Direction
Return the lines below unchanged, beginning at the line that has "latitude: -25.4809" and stopping after the line that has "latitude: 51.4043".

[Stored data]
◆ ◆ ◆ ◆ ◆ ◆ ◆

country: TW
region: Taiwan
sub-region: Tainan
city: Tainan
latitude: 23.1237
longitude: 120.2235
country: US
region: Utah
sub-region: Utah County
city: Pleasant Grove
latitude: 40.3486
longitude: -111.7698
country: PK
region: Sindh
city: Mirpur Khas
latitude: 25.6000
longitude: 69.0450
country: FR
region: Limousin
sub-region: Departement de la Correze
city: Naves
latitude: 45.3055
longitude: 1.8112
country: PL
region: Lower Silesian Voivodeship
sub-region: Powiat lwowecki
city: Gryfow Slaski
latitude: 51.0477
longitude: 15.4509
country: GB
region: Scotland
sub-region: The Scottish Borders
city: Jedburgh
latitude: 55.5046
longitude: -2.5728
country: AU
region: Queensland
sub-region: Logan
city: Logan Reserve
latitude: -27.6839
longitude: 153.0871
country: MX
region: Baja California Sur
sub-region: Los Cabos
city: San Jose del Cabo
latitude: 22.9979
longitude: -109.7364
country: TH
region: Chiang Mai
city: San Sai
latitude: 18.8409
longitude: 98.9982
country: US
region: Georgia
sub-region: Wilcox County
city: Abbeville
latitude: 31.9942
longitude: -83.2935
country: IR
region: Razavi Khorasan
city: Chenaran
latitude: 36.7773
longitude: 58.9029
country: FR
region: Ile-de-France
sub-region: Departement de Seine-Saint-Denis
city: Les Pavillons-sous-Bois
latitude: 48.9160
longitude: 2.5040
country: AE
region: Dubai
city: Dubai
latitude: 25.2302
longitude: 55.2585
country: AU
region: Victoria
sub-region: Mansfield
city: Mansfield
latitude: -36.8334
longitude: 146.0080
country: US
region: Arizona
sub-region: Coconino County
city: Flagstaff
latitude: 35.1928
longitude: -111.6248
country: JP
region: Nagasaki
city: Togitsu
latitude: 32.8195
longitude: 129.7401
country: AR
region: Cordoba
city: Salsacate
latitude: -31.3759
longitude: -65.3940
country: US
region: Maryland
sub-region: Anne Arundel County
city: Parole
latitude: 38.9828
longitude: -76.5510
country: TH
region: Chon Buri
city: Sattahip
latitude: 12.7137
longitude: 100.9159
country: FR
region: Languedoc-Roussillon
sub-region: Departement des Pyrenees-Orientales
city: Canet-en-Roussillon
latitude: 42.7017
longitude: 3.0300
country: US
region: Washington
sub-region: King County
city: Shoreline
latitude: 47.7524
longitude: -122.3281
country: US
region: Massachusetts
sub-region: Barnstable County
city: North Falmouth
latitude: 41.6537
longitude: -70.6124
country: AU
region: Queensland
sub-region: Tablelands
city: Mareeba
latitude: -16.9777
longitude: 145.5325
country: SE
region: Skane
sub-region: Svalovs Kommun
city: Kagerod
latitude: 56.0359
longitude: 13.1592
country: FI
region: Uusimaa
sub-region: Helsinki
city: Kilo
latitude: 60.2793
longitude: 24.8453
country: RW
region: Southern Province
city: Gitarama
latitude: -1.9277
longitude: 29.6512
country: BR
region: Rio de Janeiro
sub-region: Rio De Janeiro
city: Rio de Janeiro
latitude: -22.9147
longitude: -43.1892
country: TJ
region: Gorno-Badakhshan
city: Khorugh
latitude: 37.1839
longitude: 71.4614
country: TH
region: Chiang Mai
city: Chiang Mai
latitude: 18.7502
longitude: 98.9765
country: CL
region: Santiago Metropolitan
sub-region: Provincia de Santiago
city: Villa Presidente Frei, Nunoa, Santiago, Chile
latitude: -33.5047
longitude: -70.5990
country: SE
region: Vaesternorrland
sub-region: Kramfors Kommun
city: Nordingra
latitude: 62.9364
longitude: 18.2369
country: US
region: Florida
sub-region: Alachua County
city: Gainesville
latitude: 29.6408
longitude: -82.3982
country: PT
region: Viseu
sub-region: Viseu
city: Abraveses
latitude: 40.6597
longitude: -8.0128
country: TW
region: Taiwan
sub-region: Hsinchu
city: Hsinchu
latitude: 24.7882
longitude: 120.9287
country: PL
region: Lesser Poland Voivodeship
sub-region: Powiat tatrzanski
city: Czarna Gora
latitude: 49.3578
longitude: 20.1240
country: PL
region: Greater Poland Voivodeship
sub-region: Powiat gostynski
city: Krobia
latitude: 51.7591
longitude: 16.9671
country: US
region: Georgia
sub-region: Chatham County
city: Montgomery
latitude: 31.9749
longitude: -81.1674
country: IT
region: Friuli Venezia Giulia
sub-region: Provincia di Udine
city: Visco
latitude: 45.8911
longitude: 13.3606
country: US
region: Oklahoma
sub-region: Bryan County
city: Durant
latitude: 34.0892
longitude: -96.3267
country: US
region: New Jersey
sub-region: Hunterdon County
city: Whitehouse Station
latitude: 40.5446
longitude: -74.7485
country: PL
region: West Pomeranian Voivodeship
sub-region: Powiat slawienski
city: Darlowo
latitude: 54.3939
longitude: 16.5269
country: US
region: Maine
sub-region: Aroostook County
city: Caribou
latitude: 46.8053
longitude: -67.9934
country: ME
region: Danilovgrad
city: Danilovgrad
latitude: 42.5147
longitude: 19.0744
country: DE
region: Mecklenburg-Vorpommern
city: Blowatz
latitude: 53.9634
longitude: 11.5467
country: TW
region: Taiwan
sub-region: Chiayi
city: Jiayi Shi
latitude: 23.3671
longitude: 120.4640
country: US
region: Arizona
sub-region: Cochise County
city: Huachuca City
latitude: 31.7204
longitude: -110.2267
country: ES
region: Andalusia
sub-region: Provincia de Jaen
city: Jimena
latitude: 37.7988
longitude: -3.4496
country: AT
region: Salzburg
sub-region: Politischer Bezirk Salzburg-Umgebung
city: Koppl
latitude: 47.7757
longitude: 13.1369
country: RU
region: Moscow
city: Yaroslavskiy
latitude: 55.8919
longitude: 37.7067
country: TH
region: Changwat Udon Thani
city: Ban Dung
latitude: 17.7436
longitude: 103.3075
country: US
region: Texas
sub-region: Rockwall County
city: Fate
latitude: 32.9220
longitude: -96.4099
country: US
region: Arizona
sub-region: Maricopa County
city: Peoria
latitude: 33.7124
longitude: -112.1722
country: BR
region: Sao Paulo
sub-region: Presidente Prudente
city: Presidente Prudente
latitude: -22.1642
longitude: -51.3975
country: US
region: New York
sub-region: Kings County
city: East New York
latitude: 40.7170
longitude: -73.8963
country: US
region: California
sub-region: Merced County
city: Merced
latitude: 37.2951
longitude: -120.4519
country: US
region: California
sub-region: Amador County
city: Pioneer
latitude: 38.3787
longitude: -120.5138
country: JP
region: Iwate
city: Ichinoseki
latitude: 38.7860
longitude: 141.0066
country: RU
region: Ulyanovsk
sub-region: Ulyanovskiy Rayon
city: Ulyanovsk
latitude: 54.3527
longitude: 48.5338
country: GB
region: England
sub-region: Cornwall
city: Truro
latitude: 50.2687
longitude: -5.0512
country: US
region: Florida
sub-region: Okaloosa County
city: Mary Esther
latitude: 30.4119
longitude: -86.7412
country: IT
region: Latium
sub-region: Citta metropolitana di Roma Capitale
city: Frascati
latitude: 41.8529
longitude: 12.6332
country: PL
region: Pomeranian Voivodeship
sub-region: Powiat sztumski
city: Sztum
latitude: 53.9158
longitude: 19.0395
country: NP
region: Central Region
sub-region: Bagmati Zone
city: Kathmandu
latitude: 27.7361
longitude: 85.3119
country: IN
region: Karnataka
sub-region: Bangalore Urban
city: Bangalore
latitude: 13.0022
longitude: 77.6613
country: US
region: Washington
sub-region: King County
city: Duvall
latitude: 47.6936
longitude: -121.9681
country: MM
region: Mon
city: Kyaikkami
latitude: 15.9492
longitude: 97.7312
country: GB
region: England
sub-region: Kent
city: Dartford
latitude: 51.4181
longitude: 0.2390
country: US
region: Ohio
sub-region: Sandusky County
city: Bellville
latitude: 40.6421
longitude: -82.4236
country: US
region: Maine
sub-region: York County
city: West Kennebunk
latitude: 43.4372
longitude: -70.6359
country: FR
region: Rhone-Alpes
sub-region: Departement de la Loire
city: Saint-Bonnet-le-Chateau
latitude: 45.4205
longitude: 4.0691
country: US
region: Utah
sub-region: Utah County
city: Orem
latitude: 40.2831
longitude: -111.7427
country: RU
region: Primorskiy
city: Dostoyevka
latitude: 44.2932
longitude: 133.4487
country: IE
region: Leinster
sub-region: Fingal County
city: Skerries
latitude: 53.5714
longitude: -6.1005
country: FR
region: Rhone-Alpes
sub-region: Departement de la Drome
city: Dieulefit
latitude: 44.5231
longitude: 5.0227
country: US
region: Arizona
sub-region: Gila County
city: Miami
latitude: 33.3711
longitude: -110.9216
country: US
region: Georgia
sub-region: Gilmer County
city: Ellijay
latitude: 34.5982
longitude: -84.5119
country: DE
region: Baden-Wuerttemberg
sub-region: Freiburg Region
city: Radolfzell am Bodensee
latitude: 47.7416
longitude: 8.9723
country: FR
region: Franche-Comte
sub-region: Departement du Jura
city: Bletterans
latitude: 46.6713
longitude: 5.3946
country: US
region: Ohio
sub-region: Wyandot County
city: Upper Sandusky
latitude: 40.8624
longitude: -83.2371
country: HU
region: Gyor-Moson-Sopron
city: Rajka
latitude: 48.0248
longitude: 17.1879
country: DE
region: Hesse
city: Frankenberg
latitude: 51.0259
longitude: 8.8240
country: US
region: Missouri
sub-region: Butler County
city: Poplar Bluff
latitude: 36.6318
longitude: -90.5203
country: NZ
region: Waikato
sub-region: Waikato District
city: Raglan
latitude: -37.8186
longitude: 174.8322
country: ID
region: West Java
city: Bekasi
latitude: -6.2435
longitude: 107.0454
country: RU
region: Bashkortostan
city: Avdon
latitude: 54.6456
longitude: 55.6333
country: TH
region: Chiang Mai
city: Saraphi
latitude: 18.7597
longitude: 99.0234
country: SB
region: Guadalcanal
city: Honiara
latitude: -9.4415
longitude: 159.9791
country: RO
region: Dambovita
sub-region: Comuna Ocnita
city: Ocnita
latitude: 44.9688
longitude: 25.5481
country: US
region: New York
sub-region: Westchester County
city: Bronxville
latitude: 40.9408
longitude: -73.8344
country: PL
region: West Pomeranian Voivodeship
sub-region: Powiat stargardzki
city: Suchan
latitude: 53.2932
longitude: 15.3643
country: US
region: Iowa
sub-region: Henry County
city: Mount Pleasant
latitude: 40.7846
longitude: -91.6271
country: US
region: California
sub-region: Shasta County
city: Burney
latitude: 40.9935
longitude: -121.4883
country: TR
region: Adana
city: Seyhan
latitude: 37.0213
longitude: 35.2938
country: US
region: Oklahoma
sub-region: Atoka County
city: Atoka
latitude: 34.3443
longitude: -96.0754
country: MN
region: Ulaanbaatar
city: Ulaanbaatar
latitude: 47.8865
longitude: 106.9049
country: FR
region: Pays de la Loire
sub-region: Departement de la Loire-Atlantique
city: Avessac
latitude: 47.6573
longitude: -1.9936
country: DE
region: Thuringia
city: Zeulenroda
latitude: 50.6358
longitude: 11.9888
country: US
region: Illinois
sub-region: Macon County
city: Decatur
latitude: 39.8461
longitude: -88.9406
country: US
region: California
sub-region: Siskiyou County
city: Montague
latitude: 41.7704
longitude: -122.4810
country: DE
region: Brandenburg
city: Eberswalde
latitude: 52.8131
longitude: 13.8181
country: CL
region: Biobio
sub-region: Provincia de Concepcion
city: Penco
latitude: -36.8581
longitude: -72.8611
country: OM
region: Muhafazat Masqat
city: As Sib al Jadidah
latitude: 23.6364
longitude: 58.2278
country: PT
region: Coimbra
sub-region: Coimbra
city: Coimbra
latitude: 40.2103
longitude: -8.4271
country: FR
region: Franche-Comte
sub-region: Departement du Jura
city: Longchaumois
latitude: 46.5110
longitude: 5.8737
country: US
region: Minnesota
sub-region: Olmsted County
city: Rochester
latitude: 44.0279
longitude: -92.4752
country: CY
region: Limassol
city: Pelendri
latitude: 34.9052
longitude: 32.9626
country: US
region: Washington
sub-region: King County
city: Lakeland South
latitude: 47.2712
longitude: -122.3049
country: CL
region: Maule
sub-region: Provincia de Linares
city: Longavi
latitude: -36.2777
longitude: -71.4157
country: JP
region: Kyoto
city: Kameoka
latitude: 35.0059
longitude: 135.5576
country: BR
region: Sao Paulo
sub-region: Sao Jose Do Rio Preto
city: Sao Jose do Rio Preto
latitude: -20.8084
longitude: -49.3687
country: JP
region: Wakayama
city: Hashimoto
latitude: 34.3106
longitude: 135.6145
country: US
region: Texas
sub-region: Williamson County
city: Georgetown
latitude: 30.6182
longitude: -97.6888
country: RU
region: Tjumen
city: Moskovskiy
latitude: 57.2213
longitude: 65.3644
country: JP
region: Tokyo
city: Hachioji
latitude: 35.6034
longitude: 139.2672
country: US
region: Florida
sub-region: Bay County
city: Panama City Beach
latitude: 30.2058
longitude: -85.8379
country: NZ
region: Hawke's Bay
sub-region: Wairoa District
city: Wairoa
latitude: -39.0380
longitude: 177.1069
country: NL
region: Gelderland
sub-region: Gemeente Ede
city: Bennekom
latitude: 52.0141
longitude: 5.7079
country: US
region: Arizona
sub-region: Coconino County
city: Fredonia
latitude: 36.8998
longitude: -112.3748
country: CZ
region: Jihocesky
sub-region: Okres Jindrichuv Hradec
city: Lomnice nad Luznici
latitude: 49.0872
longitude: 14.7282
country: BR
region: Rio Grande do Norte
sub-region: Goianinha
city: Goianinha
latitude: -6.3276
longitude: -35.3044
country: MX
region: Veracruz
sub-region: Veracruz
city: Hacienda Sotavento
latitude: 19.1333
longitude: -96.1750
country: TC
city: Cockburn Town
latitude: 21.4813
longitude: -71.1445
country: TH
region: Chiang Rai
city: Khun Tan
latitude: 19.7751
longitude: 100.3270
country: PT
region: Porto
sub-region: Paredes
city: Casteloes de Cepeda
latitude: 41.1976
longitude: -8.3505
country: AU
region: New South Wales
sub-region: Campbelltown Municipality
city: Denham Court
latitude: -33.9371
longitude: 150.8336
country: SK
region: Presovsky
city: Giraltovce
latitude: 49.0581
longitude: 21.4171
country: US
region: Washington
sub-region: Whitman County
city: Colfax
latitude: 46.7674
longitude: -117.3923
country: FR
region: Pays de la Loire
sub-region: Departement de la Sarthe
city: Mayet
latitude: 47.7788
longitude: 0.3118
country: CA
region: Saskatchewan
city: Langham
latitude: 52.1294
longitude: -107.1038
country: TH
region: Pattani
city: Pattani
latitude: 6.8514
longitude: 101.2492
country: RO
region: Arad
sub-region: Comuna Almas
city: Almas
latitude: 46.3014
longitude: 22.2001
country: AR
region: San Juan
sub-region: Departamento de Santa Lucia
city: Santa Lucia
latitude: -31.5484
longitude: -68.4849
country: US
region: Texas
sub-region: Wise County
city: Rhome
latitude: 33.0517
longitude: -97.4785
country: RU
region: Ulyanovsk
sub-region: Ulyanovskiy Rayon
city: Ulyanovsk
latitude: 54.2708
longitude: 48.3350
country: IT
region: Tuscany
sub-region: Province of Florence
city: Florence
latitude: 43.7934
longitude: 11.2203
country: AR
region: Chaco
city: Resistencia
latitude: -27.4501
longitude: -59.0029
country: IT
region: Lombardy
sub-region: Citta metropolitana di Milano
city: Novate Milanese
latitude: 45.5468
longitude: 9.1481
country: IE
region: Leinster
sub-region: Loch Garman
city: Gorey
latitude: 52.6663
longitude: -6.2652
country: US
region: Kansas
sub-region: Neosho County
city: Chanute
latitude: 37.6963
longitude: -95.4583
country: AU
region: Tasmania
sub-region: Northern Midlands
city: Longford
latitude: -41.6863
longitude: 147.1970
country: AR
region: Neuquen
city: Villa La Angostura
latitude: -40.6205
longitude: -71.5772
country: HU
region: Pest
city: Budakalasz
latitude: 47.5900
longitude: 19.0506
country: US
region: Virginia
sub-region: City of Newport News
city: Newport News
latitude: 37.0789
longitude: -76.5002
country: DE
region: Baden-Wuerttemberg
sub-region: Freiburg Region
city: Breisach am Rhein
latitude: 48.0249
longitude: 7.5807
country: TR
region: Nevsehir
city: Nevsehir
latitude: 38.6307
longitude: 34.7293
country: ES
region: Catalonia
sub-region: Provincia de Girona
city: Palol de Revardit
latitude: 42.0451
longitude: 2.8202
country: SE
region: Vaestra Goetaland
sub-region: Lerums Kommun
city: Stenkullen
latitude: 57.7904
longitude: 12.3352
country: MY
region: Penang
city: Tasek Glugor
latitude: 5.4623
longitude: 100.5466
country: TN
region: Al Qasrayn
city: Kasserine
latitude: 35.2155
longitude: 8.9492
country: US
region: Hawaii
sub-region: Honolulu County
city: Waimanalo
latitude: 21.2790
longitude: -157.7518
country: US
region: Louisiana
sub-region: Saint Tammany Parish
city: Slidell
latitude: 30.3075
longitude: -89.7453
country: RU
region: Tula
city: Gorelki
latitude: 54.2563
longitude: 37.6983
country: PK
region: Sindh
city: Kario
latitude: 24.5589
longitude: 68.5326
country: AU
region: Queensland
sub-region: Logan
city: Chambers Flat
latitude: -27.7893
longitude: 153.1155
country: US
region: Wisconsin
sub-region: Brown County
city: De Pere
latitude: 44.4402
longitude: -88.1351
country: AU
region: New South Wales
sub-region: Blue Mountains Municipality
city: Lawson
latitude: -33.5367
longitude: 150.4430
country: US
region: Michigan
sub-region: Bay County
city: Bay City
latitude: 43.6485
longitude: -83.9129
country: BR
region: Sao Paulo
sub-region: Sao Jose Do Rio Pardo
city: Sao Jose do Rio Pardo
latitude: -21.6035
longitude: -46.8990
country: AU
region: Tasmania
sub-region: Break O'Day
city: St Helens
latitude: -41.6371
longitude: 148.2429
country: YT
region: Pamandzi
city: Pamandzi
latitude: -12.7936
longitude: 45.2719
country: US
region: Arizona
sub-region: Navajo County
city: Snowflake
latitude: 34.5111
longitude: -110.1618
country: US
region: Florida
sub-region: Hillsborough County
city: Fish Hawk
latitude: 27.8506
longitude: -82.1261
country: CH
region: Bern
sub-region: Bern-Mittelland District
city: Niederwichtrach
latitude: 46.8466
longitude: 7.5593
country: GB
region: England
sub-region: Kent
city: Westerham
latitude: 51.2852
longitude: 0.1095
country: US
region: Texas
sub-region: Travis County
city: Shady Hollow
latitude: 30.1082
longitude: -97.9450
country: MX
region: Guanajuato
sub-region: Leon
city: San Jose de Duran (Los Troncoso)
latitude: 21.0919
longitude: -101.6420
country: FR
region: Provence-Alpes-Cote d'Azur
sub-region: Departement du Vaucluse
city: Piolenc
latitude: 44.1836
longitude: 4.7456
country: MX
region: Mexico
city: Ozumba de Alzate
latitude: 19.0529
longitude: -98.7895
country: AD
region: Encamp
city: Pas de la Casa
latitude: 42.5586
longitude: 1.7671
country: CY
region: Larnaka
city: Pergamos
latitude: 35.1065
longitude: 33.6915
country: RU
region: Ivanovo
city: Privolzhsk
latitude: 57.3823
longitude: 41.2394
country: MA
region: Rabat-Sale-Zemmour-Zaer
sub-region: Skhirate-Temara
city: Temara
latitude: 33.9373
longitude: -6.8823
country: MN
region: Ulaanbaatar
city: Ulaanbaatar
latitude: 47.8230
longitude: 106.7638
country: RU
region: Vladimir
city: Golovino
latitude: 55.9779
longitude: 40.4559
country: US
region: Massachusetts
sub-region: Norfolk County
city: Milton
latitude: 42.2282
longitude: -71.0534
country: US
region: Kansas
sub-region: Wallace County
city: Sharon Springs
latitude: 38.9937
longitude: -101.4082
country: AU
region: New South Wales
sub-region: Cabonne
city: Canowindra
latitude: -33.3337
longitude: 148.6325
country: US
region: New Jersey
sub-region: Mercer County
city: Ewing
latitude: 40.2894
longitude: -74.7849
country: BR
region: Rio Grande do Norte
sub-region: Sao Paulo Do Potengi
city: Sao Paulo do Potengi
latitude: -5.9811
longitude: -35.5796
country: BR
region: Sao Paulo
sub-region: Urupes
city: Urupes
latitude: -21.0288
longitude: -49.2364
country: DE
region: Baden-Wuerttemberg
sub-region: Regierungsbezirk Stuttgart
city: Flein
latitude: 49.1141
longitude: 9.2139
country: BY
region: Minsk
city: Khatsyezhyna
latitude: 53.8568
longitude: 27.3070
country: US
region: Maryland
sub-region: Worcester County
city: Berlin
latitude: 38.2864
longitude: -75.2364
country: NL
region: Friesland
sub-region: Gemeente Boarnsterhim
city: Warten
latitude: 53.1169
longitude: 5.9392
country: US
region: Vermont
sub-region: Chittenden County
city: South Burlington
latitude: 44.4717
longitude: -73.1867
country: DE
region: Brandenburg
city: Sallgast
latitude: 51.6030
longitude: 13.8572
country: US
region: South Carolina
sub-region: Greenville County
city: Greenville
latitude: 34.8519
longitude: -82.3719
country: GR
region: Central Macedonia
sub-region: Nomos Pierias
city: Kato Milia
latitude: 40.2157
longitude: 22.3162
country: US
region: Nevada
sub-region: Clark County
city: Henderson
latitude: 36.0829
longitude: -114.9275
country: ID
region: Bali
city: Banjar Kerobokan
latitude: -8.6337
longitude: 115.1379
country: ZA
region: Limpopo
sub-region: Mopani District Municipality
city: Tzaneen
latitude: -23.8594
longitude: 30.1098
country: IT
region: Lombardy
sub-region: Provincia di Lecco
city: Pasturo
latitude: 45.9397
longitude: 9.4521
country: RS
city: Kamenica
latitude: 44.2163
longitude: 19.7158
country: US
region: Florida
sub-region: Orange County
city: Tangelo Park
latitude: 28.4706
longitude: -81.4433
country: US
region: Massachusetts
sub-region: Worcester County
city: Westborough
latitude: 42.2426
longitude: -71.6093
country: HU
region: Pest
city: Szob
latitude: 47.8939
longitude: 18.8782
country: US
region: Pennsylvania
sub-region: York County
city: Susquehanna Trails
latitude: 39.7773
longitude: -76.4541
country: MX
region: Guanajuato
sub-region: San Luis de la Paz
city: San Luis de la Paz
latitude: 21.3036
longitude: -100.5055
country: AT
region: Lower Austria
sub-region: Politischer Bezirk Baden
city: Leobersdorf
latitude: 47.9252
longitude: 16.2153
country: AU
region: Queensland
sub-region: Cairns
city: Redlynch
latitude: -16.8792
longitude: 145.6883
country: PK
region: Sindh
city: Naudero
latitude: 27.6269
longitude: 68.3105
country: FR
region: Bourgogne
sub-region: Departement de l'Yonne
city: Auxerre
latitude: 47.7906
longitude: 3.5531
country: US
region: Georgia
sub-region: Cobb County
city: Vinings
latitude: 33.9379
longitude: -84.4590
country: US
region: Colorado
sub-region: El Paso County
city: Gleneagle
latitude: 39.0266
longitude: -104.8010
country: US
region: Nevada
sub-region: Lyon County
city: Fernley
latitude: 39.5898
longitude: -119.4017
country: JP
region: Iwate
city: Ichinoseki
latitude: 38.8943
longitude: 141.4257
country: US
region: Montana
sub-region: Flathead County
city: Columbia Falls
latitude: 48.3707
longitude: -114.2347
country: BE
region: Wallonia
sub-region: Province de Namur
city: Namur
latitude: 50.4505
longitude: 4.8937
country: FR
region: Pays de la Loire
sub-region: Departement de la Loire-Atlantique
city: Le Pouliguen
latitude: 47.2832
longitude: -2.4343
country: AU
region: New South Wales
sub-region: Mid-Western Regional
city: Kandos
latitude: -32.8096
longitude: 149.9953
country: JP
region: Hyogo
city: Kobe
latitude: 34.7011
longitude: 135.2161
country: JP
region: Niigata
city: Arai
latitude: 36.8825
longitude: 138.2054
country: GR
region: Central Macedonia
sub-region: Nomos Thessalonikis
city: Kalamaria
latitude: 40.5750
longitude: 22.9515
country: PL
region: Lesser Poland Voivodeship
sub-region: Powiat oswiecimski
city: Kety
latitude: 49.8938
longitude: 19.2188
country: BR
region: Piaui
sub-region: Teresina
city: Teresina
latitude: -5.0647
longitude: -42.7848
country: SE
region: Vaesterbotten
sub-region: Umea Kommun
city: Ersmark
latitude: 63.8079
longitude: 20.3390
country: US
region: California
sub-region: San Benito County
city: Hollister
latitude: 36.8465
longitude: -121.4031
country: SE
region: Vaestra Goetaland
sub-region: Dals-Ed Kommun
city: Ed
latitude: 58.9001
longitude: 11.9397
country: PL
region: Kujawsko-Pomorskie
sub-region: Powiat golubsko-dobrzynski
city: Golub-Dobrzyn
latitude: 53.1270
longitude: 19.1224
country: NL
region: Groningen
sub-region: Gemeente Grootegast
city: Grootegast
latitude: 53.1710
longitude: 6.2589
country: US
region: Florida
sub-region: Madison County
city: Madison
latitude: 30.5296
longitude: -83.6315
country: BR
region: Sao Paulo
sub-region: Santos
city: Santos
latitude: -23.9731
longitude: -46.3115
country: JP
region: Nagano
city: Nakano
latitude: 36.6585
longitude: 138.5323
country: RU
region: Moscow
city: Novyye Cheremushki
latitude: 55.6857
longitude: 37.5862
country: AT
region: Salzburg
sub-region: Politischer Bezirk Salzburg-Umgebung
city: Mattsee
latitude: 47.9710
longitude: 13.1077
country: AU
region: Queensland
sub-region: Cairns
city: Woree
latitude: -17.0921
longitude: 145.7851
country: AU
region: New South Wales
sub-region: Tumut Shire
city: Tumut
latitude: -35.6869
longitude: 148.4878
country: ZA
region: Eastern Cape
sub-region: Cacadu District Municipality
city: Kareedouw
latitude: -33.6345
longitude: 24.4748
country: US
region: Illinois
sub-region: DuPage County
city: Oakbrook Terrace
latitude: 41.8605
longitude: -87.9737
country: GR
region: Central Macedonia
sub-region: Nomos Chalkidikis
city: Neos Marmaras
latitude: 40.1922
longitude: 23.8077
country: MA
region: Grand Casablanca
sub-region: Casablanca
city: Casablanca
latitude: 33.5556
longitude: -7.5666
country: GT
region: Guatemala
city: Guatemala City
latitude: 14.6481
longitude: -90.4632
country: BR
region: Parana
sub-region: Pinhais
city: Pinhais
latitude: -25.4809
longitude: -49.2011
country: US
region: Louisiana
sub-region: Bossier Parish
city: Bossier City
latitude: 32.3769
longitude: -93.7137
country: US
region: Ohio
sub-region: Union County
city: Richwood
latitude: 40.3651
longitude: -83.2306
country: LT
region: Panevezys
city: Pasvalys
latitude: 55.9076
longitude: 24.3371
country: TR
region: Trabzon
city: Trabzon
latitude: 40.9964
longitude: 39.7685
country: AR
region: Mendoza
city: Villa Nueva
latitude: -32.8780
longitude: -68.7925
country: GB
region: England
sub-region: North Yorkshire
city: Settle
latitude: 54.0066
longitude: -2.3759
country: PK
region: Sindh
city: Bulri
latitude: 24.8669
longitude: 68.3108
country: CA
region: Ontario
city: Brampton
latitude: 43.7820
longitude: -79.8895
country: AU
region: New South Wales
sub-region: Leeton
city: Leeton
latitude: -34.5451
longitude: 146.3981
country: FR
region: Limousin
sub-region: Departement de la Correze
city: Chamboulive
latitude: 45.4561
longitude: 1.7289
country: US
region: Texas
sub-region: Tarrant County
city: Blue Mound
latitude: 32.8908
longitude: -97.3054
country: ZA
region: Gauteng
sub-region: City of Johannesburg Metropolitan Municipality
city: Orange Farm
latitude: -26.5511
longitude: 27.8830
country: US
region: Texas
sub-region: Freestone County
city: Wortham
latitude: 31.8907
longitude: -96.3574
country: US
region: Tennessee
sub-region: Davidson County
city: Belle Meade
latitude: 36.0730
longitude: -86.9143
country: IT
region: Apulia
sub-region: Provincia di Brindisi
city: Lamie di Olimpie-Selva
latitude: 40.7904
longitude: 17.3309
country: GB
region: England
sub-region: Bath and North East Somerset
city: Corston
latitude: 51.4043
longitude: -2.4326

◆ ◆ ◆ ◆ ◆ ◆ ◆

The reply
latitude: -25.4809
longitude: -49.2011
country: US
region: Louisiana
sub-region: Bossier Parish
city: Bossier City
latitude: 32.3769
longitude: -93.7137
country: US
region: Ohio
sub-region: Union County
city: Richwood
latitude: 40.3651
longitude: -83.2306
country: LT
region: Panevezys
city: Pasvalys
latitude: 55.9076
longitude: 24.3371
country: TR
region: Trabzon
city: Trabzon
latitude: 40.9964
longitude: 39.7685
country: AR
region: Mendoza
city: Villa Nueva
latitude: -32.8780
longitude: -68.7925
country: GB
region: England
sub-region: North Yorkshire
city: Settle
latitude: 54.0066
longitude: -2.3759
country: PK
region: Sindh
city: Bulri
latitude: 24.8669
longitude: 68.3108
country: CA
region: Ontario
city: Brampton
latitude: 43.7820
longitude: -79.8895
country: AU
region: New South Wales
sub-region: Leeton
city: Leeton
latitude: -34.5451
longitude: 146.3981
country: FR
region: Limousin
sub-region: Departement de la Correze
city: Chamboulive
latitude: 45.4561
longitude: 1.7289
country: US
region: Texas
sub-region: Tarrant County
city: Blue Mound
latitude: 32.8908
longitude: -97.3054
country: ZA
region: Gauteng
sub-region: City of Johannesburg Metropolitan Municipality
city: Orange Farm
latitude: -26.5511
longitude: 27.8830
country: US
region: Texas
sub-region: Freestone County
city: Wortham
latitude: 31.8907
longitude: -96.3574
country: US
region: Tennessee
sub-region: Davidson County
city: Belle Meade
latitude: 36.0730
longitude: -86.9143
country: IT
region: Apulia
sub-region: Provincia di Brindisi
city: Lamie di Olimpie-Selva
latitude: 40.7904
longitude: 17.3309
country: GB
region: England
sub-region: Bath and North East Somerset
city: Corston
latitude: 51.4043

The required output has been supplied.